Das würde sogar stimmen, wenn das „wie gewohnt“ nicht diesen bitteren Beigeschmack hätte. Schon jetzt berichten Kolleginnen und Kollegen, dass sich BVG-Nutzer an U-Bahnhöfen ein Taxi nehmen, weil der nächste Bus laut Anzeige erst in 20 Minuten komme. „Wie gewohnt“ fahren heißt, oft auch nicht oder zu spät fahren. Wie viel dann wohl noch von den 94 Prozent übrig bleiben? Ach ja, der Schnee. Es ist Winter. Natürlich ist der Spruch abgelutscht, aber beim Blick auf den Zugzielmonitor am S-Bahnhof musste ich am Mittwoch wieder an ihn denken: Was sind die vier größten Probleme der S-Bahn? Frühling, Sommer, Herbst und Winter!

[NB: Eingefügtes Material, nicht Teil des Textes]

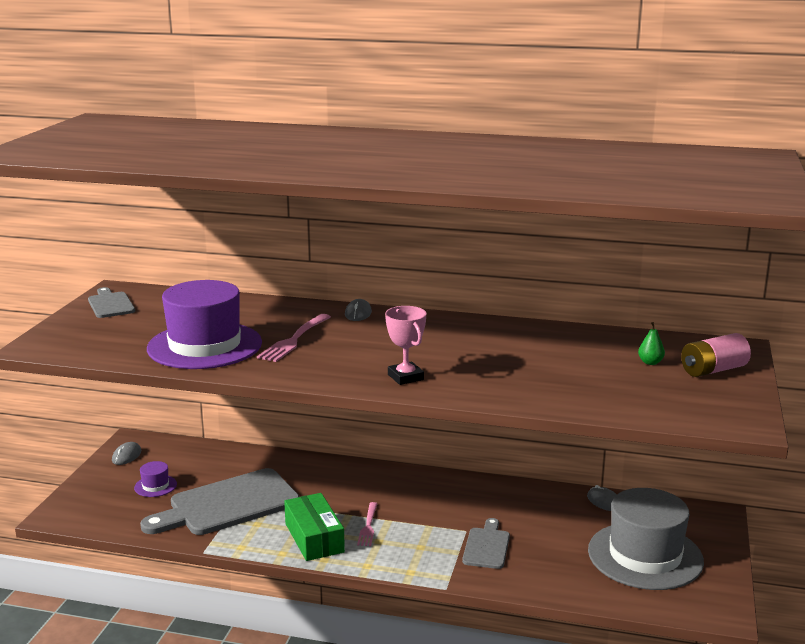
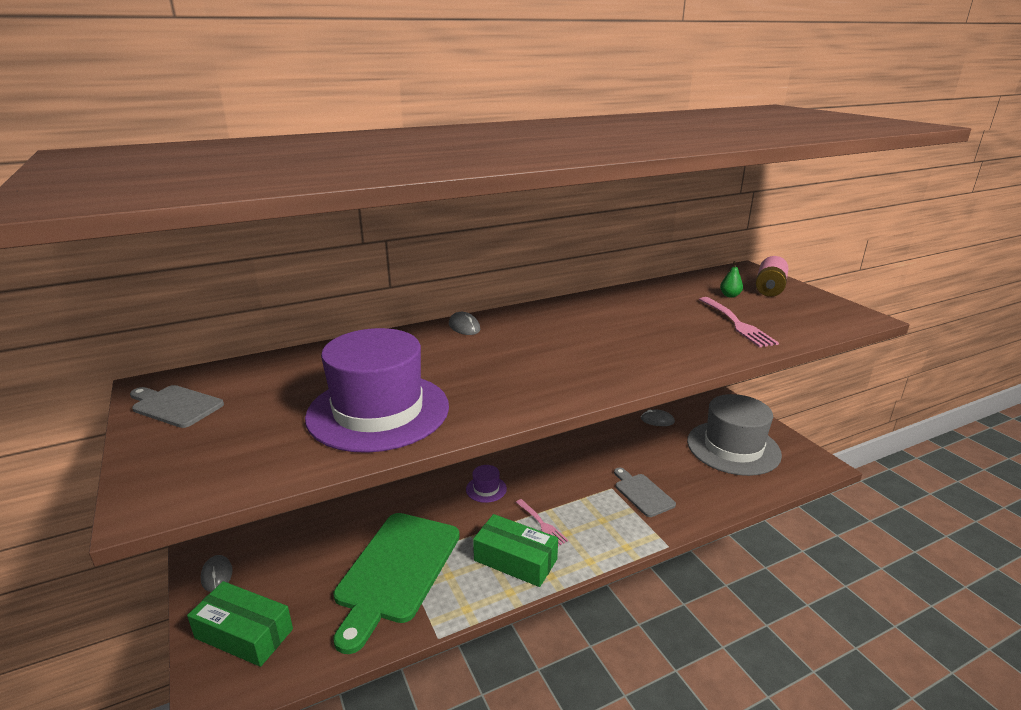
camera: 40 degrees left, 5 degrees up
purple hat [134,461,177,497] -> purple hat moved to [466,465,507,503]
grey cutting board [140,468,300,535] -> green cutting board [334,513,460,654]
pink fork [257,314,331,362] -> pink fork moved to [699,297,779,347]
pink trophy [385,306,426,385] -> none
none -> green box [187,581,293,667]

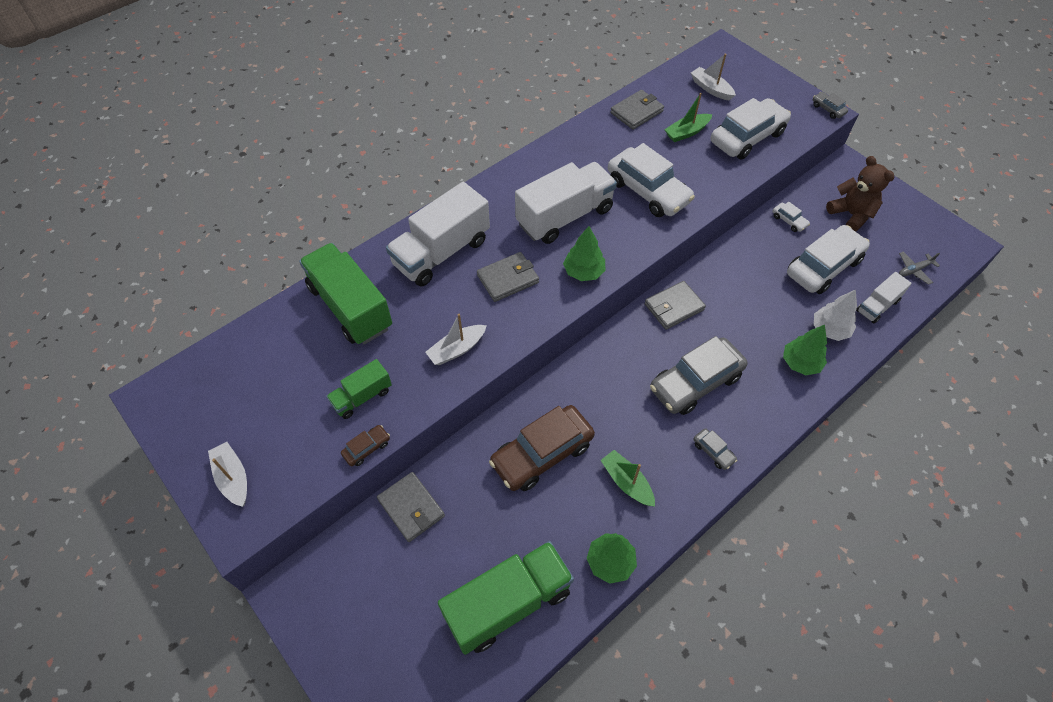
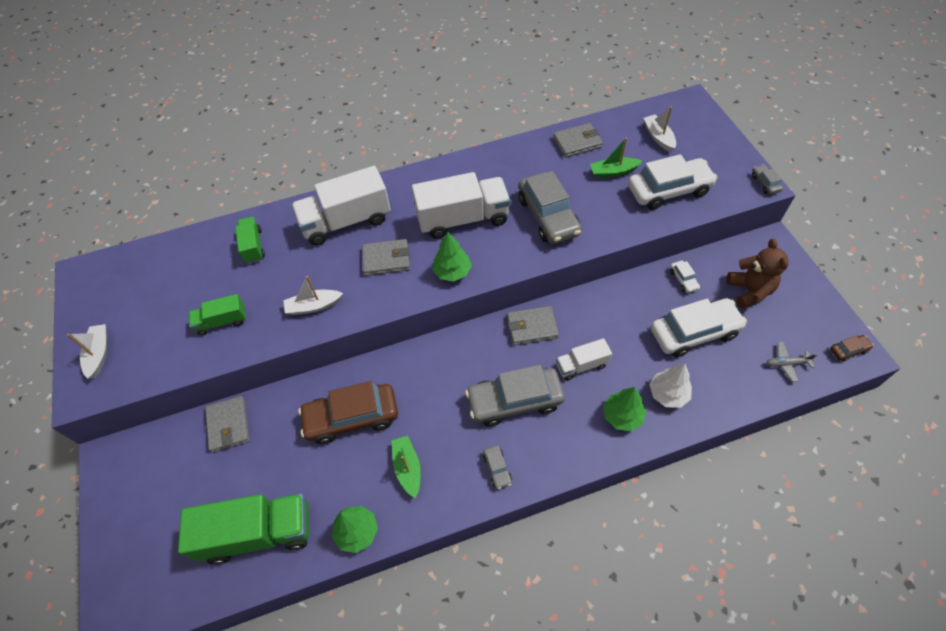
camera: 25 degrees right, 0 degrees up
green truck [299,243,392,345] -> green truck [235,217,265,263], size x0.52
brown car [341,425,390,466] -> brown car moved to [830,335,873,362]
white car [608,143,695,217] -> grey car [518,171,581,244]
white truck [856,272,912,324] -> white truck moved to [556,338,612,381]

Und die BVG? Will nun jemanden einstellen, der dafür sorgen soll, dass künftig weniger Kabel geklaut werden. In echt? Jetzt schon?!

Ach ja, die „Anpassungen“ sind auf mangelndes Personal zurückzuführen. Und auf den hohen Krankenstand, vermute ich. Kein Wunder, denn jeder Busfahrer, der mit der U-Bahn zur Arbeit kommt, muss auch gegen die Kälte kuscheln.